What this task involves → Lines before the one containing "STANDARD BIN Number" are to be skipped; reproduce that line and the rest of the records below exactly.

Data items

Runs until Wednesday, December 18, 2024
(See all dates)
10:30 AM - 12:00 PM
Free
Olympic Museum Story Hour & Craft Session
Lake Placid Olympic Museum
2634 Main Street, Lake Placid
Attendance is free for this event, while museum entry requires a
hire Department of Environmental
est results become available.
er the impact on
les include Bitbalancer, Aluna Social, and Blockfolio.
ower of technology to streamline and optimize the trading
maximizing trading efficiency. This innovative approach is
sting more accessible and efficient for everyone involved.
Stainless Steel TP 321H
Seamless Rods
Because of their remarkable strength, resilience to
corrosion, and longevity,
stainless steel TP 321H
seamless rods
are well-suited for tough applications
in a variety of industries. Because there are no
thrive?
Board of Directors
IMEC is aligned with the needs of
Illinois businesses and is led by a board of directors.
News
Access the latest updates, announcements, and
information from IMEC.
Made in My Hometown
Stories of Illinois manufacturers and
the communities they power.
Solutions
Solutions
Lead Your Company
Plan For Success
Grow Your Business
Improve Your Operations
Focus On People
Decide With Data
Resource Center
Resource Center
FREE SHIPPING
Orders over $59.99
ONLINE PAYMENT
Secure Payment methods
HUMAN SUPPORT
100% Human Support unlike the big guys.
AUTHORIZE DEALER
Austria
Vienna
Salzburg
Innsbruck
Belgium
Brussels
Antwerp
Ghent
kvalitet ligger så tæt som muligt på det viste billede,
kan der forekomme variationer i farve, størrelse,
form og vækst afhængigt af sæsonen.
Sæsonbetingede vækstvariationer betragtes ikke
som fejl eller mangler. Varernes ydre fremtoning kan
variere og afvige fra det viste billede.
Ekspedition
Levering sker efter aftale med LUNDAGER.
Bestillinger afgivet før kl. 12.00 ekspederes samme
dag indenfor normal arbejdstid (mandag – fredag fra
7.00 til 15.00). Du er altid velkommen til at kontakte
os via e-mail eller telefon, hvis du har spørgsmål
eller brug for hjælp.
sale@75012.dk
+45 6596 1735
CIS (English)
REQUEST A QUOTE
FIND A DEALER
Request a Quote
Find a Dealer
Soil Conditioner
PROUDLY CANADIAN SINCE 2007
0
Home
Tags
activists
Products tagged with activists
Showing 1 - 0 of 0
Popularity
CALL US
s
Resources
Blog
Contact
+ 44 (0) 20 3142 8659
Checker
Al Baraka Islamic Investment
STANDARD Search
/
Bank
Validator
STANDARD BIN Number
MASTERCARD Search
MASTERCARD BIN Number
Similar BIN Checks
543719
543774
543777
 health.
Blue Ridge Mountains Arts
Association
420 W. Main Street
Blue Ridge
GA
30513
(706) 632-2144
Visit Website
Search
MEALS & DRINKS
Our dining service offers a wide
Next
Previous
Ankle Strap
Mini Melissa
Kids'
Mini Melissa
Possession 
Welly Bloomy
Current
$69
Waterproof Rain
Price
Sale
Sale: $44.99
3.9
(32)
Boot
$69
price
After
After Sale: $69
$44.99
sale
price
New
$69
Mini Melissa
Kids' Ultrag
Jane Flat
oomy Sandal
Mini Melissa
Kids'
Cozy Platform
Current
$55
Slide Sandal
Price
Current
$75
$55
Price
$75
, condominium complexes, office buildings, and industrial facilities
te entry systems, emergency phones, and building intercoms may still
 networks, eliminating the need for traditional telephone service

Your solution →
STANDARD BIN Number
MASTERCARD Search
MASTERCARD BIN Number
Similar BIN Checks
543719
543774
543777
 health.
Blue Ridge Mountains Arts
Association
420 W. Main Street
Blue Ridge
GA
30513
(706) 632-2144
Visit Website
Search
MEALS & DRINKS
Our dining service offers a wide
Next
Previous
Ankle Strap
Mini Melissa
Kids'
Mini Melissa
Possession 
Welly Bloomy
Current
$69
Waterproof Rain
Price
Sale
Sale: $44.99
3.9
(32)
Boot
$69
price
After
After Sale: $69
$44.99
sale
price
New
$69
Mini Melissa
Kids' Ultrag
Jane Flat
oomy Sandal
Mini Melissa
Kids'
Cozy Platform
Current
$55
Slide Sandal
Price
Current
$75
$55
Price
$75
, condominium complexes, office buildings, and industrial facilities
te entry systems, emergency phones, and building intercoms may still
 networks, eliminating the need for traditional telephone service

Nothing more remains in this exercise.